Inspira Health’s Baird says, “This artificial intelligence can actually identify where the stroke is happening, so it helps the whole team get involved, and it’s been something we implemented during [the pandemic]. We’re probably trying to figure out how we can use it more, from here on out. It’s just been amazingly efficient and easy to use.” Baird adds that the latest generation of CT scanners are themselves extraordinarily rapid, yielding brain images both with and without contrast, in minutes.

In October 2020, Inspira began using the TWIAGE System, which allows local emergency responders to communicate and coordinate care with those waiting to receive the patient in an ED. Using the example of a heart attack, Baird explains, “Before the patient even gets here, they are registered, their EKG gets faxed, we activate the [cardiac catheterization] lab, and streamline that process so that when the patient actually rolls in, the cardiologist and I are there at the same time to start treatment.”

Technology and Psychiatric Care

John D’Angelo, D.O., vice president, chief medical officer, and chairman, department of emergency medicine at Trinitas Regional Medical Center, heralds advances in emergency department telepsychiatry: “Rather than wait for an ambulance to take the patient to another hospital, the psychiatrist can – via telehealth – come to the bedside and have a conversation with the patient regarding their behavioral health needs. Really optimizing those service lines was borne out of [the coronavirus pandemic].”

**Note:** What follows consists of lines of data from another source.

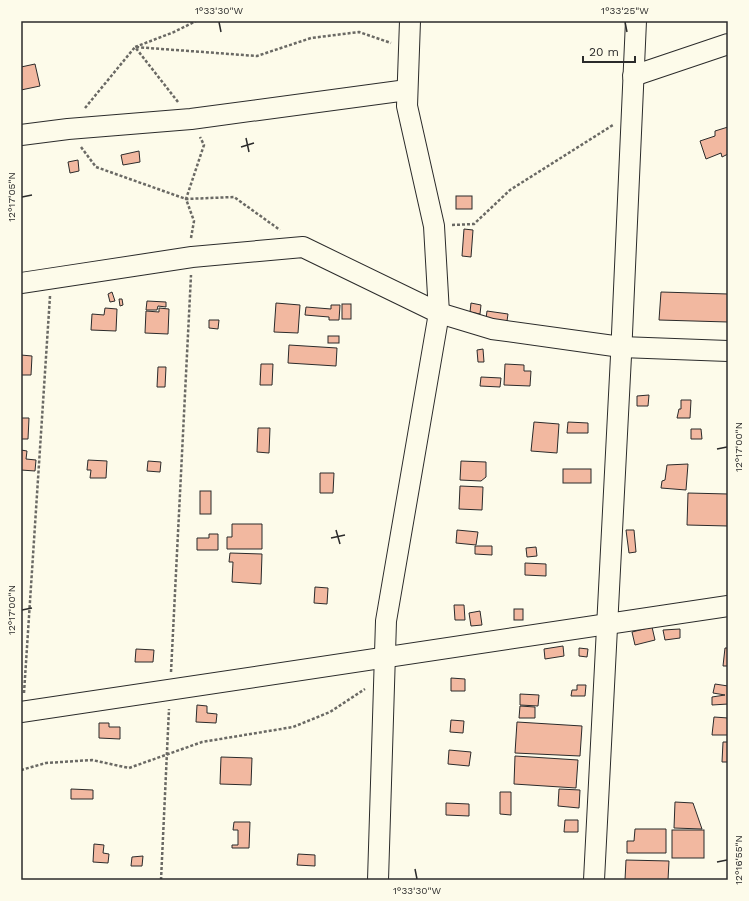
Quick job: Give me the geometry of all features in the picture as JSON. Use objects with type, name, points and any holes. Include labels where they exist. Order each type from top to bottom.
[{"type":"street","points":[[378,880],[386,621],[439,313],[434,226],[407,106],[410,21]]},
{"type":"street","points":[[594,880],[636,21]]},
{"type":"street","points":[[633,76],[728,44]]},
{"type":"street","points":[[21,135],[68,129],[191,119],[407,90]]},
{"type":"street","points":[[21,282],[192,257],[303,247],[439,313],[492,329],[621,347],[728,351]]},
{"type":"street","points":[[22,712],[170,690],[384,667],[607,624],[728,606]]},
{"type":"path","points":[[434,226],[474,224],[510,190],[632,113]]},
{"type":"path","points":[[161,880],[166,754],[192,257]]},
{"type":"path","points":[[22,712],[51,278]]},
{"type":"path","points":[[21,770],[46,763],[92,760],[129,768],[202,742],[293,727],[330,712],[384,667]]},
{"type":"building","points":[[35,64],[40,86],[21,90],[21,67]]},
{"type":"building","points":[[728,127],[728,154],[722,157],[721,153],[706,159],[700,141],[715,136],[715,131]]},
{"type":"building","points":[[139,151],[140,162],[123,165],[121,155]]},
{"type":"building","points":[[78,160],[79,171],[70,173],[68,162]]},
{"type":"building","points":[[456,196],[472,196],[472,209],[456,209]]},
{"type":"building","points":[[464,229],[473,230],[471,257],[462,256]]},
{"type":"building","points":[[112,292],[115,301],[110,302],[108,294]]},
{"type":"building","points":[[661,292],[728,294],[728,322],[659,320]]},
{"type":"building","points":[[119,299],[122,299],[123,305],[120,306]]},
{"type":"building","points":[[147,301],[166,302],[166,307],[158,306],[157,310],[146,310]]},
{"type":"building","points":[[276,303],[300,305],[298,333],[274,332]]},
{"type":"building","points":[[471,303],[481,305],[480,314],[470,312]]},
{"type":"building","points":[[342,304],[351,304],[351,319],[342,319]]},
{"type":"building","points":[[331,305],[340,305],[339,320],[329,320],[329,317],[305,315],[306,307],[331,309]]},
{"type":"building","points":[[105,308],[117,309],[116,331],[91,330],[92,314],[104,315]]},
{"type":"building","points":[[159,308],[169,309],[168,334],[145,333],[146,311],[159,312]]},
{"type":"building","points":[[487,311],[508,314],[507,321],[486,319]]},
{"type":"building","points":[[209,320],[219,320],[218,329],[209,328]]},
{"type":"building","points":[[328,336],[339,336],[339,343],[328,343]]},
{"type":"building","points":[[289,345],[337,348],[336,366],[288,363]]},
{"type":"building","points":[[483,349],[484,362],[478,362],[477,350]]},
{"type":"building","points":[[21,355],[32,356],[31,375],[21,375]]},
{"type":"building","points":[[261,364],[273,364],[272,385],[260,385]]},
{"type":"building","points":[[505,364],[524,365],[524,371],[531,371],[530,386],[504,385]]},
{"type":"building","points":[[158,367],[166,367],[165,387],[157,387]]},
{"type":"building","points":[[481,377],[501,378],[500,387],[480,386]]},
{"type":"building","points":[[649,395],[648,406],[637,406],[637,396]]},
{"type":"building","points":[[681,400],[691,400],[690,418],[677,418],[679,409],[681,409]]},
{"type":"building","points":[[21,418],[29,418],[28,439],[21,439]]},
{"type":"building","points":[[534,422],[559,424],[557,453],[531,451]]},
{"type":"building","points":[[568,422],[588,423],[588,433],[567,433]]},
{"type":"building","points":[[258,428],[270,428],[269,453],[257,452]]},
{"type":"building","points":[[691,429],[701,429],[702,439],[691,439]]},
{"type":"building","points":[[21,450],[27,451],[26,459],[36,460],[35,471],[21,470]]},
{"type":"building","points":[[88,460],[107,461],[106,478],[90,478],[91,470],[87,470]]},
{"type":"building","points":[[148,461],[161,462],[160,472],[147,471]]},
{"type":"building","points":[[461,461],[486,462],[486,477],[481,481],[460,480]]},
{"type":"building","points":[[688,464],[686,490],[661,488],[662,481],[665,480],[667,465]]},
{"type":"building","points":[[563,469],[591,469],[591,483],[563,483]]},
{"type":"building","points":[[320,473],[334,473],[333,493],[320,493]]},
{"type":"building","points":[[460,486],[483,487],[482,510],[459,509]]},
{"type":"building","points":[[200,491],[211,491],[211,514],[200,514]]},
{"type":"building","points":[[688,493],[728,494],[728,526],[687,525]]},
{"type":"building","points":[[232,524],[262,524],[262,549],[227,549],[227,537],[232,537]]},
{"type":"building","points":[[457,530],[478,532],[476,545],[456,543]]},
{"type":"building","points":[[626,530],[634,530],[636,552],[629,553]]},
{"type":"building","points":[[209,534],[218,534],[218,550],[197,550],[197,538],[209,538]]},
{"type":"building","points":[[475,546],[492,546],[492,555],[475,554]]},
{"type":"building","points":[[536,547],[537,556],[527,557],[526,548]]},
{"type":"building","points":[[230,553],[262,554],[261,584],[232,582],[233,562],[229,562]]},
{"type":"building","points":[[525,563],[546,564],[546,576],[525,575]]},
{"type":"building","points":[[315,587],[328,588],[327,604],[314,603]]},
{"type":"building","points":[[454,605],[464,605],[465,620],[455,620]]},
{"type":"building","points":[[514,609],[523,609],[523,620],[514,620]]},
{"type":"building","points":[[480,611],[482,625],[471,626],[469,613]]},
{"type":"building","points":[[652,627],[655,640],[635,645],[632,632]]},
{"type":"building","points":[[680,629],[680,638],[665,640],[663,630]]},
{"type":"building","points":[[563,646],[564,656],[545,659],[544,649]]},
{"type":"building","points":[[579,648],[588,649],[587,657],[579,656]]},
{"type":"building","points":[[725,648],[728,648],[728,666],[723,666]]},
{"type":"building","points":[[136,649],[154,650],[153,662],[135,662]]},
{"type":"building","points":[[451,678],[465,679],[465,691],[451,691]]},
{"type":"building","points":[[715,684],[728,686],[728,704],[712,705],[712,697],[725,695],[713,693]]},
{"type":"building","points":[[577,685],[586,685],[585,696],[571,696],[572,690],[577,690]]},
{"type":"building","points":[[520,694],[539,695],[538,706],[520,705]]},
{"type":"building","points":[[197,705],[207,706],[207,713],[217,714],[216,723],[196,722]]},
{"type":"building","points":[[520,706],[535,707],[535,718],[519,718]]},
{"type":"building","points":[[714,717],[728,718],[728,735],[712,735]]},
{"type":"building","points":[[451,720],[464,721],[463,733],[450,732]]},
{"type":"building","points":[[517,722],[582,726],[580,756],[515,753]]},
{"type":"building","points":[[99,723],[109,723],[109,727],[120,727],[120,739],[99,738]]},
{"type":"building","points":[[723,742],[728,742],[728,762],[722,762]]},
{"type":"building","points":[[449,750],[471,752],[469,766],[448,764]]},
{"type":"building","points":[[515,756],[578,760],[576,788],[514,784]]},
{"type":"building","points":[[221,757],[252,758],[251,785],[220,784]]},
{"type":"building","points":[[71,789],[93,790],[93,799],[71,799]]},
{"type":"building","points":[[559,789],[580,790],[579,808],[558,806]]},
{"type":"building","points":[[500,792],[511,792],[511,815],[500,814]]},
{"type":"building","points":[[675,802],[693,803],[702,829],[674,828]]},
{"type":"building","points":[[446,803],[469,804],[469,816],[446,815]]},
{"type":"building","points":[[565,820],[578,820],[578,832],[564,832]]},
{"type":"building","points":[[234,822],[250,822],[249,848],[232,848],[232,845],[238,845],[238,830],[233,830]]},
{"type":"building","points":[[635,829],[666,829],[666,853],[627,853],[627,841],[634,841]]},
{"type":"building","points":[[672,830],[704,830],[704,858],[672,858]]},
{"type":"building","points":[[94,844],[104,845],[103,853],[109,854],[108,863],[93,862]]},
{"type":"building","points":[[298,854],[315,855],[315,866],[297,865]]},
{"type":"building","points":[[143,856],[142,866],[131,866],[132,857]]},
{"type":"building","points":[[626,860],[669,861],[668,880],[625,880]]}]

Morristown Medical Center’s O’Keefe similarly states, “We’ve seen behavioral health needs expanded in all of our communities, even more so after COVID. Part of this is an expanded behavioral health unit in our emergency department to make sure our patients are in the safest, most therapeutic environment.”

COVID-19

Treatment for COVID-19 itself is also evolving, with, for example, monoclonal antibodies producing “early signs of amazing results,” according to Inspira Health’s Baird, who explains that Inspira has a dedicated monoclonal antibodies infusion center for which qualified emergency room patients can receive infusions.

“Monoclonal antibodies are laboratory cloned proteins derived from patients who have convalesced from COVID,” adds Trinitas’ D’Angelo. “We take the best antibodies, those most specific for the ‘spike protein’ of the virus, and clone them. The infusion is given to a patient via an intravenous infusion, similar to what would look like a small bag of fluids. As the drug is infused over a course of one hour, the monoclonal antibodies recognize the COVID virus as foreign and begin to attack it.”
He adds, “Patients who do not meet hospital admission criteria, namely patients who do not require supplemental oxygen to keep their oxygen at a safe level, may be offered two different types of monoclonal antibodies. However, the key is early evaluation and medical attention, as opposed to sticking it out at home, especially for those patients with other medical conditions.”

The results have been astounding, according to D’Angelo. “To date, we have an 87.5% success rate of keeping our patients out of the hospital. Approximately 12.5% have returned to then be discharged a few days later. We have had zero deaths after this drug has been administered.”

Conclusion

If there is a recurring theme at the intersection of the pandemic and EDs, it might be that although hospitals are grappling with well-publicized struggles such medical staffing levels, EDs and the various medical treatments they offer have often been shaped and improved as a byproduct of the coronavirus pandemic.

In what might be cited as yet another example, Inspira Health’s Baird says, “Wearing a mask is a thing that we just do all the time in the hospital, now … I just see us wearing masks and PPE equipment uniformly for the rest of time.”